Records from a dataset
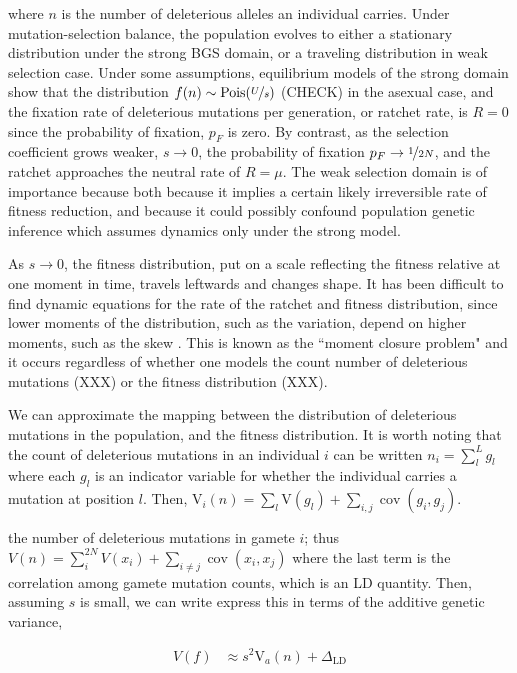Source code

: \documentclass[11pt]{article}
\newcommand{\V}{\text{V}}
\DeclareMathOperator{\cov}{cov}
\begin{document}
where $n$ is the number of deleterious alleles an individual carries. Under
mutation-selection balance, the population evolves to either a stationary
distribution under the strong BGS domain, or a traveling distribution in weak
selection case. Under some assumptions, equilibrium models of the strong domain
show that the distribution $f(n) \sim \text{Pois}(\nicefrac{U}{s})$
\parencite{Kimura1966-bk,Crow1970-wj} (CHECK) in the asexual case, and the
fixation rate of deleterious mutations per generation, or ratchet rate, is $R =
0$ since the probability of fixation, $p_F$ is zero. By contrast, as the
selection coefficient grows weaker, $s \to 0$, the probability of fixation $p_F
\to \nicefrac{1}{2N}$, and the ratchet approaches the neutral rate of $R =
\mu$. The weak selection domain is of importance because both because it
implies a certain likely irreversible rate of fitness reduction, and because it
could possibly confound population genetic inference which assumes dynamics
only under the strong model.

As $s \to 0$, the fitness distribution, put on a scale reflecting the fitness
relative at one moment in time, travels leftwards and changes shape. It has
been difficult to find dynamic equations for the rate of the ratchet and
fitness distribution, since lower moments of the distribution, such as the
variation, depend on higher moments, such as the skew
\parencite{Good2013-lp,Haigh1978-gt,Higgs1995-xc}. This is known as the ``moment
closure problem" and it occurs regardless of whether one models the count
number of deleterious mutations (XXX) or the fitness distribution (XXX).

We can approximate the mapping between the distribution of deleterious
mutations in the population, and the fitness distribution. It is worth noting
that the count of deleterious mutations in an individual $i$ can be written
$n_i = \sum_l^{L} g_l$ where each $g_l$ is an indicator variable for whether
the individual carries a mutation at position $l$. Then, $\V_i(n) = \sum_l
\V(g_l) + \sum_{i,j}\cov(g_i, g_j)$.

the
number of deleterious mutations in gamete $i$; thus $V(n) = \sum_i^{2N} V(x_i)
+ \sum_{i \ne j} \cov(x_i, x_j)$ where the last term is the correlation among
gamete mutation counts, which is an LD quantity. Then, assuming $s$ is small,
we can write express this in terms of the additive genetic variance, 

\begin{align}
  V(f) &\approx s^2 \V_a(n) + \Delta_\text{LD}
\end{align}
\end{document}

* _Work to complete_:
A verbatim transcript of the entries above is required, with the pictures left out.

* _Output for this exercise_:
Source code

: \documentclass[11pt]{article}
\newcommand{\V}{\text{V}}
\DeclareMathOperator{\cov}{cov}
\begin{document}
where $n$ is the number of deleterious alleles an individual carries. Under
mutation-selection balance, the population evolves to either a stationary
distribution under the strong BGS domain, or a traveling distribution in weak
selection case. Under some assumptions, equilibrium models of the strong domain
show that the distribution $f(n) \sim \text{Pois}(\nicefrac{U}{s})$
\parencite{Kimura1966-bk,Crow1970-wj} (CHECK) in the asexual case, and the
fixation rate of deleterious mutations per generation, or ratchet rate, is $R =
0$ since the probability of fixation, $p_F$ is zero. By contrast, as the
selection coefficient grows weaker, $s \to 0$, the probability of fixation $p_F
\to \nicefrac{1}{2N}$, and the ratchet approaches the neutral rate of $R =
\mu$. The weak selection domain is of importance because both because it
implies a certain likely irreversible rate of fitness reduction, and because it
could possibly confound population genetic inference which assumes dynamics
only under the strong model.

As $s \to 0$, the fitness distribution, put on a scale reflecting the fitness
relative at one moment in time, travels leftwards and changes shape. It has
been difficult to find dynamic equations for the rate of the ratchet and
fitness distribution, since lower moments of the distribution, such as the
variation, depend on higher moments, such as the skew
\parencite{Good2013-lp,Haigh1978-gt,Higgs1995-xc}. This is known as the ``moment
closure problem" and it occurs regardless of whether one models the count
number of deleterious mutations (XXX) or the fitness distribution (XXX).

We can approximate the mapping between the distribution of deleterious
mutations in the population, and the fitness distribution. It is worth noting
that the count of deleterious mutations in an individual $i$ can be written
$n_i = \sum_l^{L} g_l$ where each $g_l$ is an indicator variable for whether
the individual carries a mutation at position $l$. Then, $\V_i(n) = \sum_l
\V(g_l) + \sum_{i,j}\cov(g_i, g_j)$.

the
number of deleterious mutations in gamete $i$; thus $V(n) = \sum_i^{2N} V(x_i)
+ \sum_{i \ne j} \cov(x_i, x_j)$ where the last term is the correlation among
gamete mutation counts, which is an LD quantity. Then, assuming $s$ is small,
we can write express this in terms of the additive genetic variance, 

\begin{align}
  V(f) &\approx s^2 \V_a(n) + \Delta_\text{LD}
\end{align}
\end{document}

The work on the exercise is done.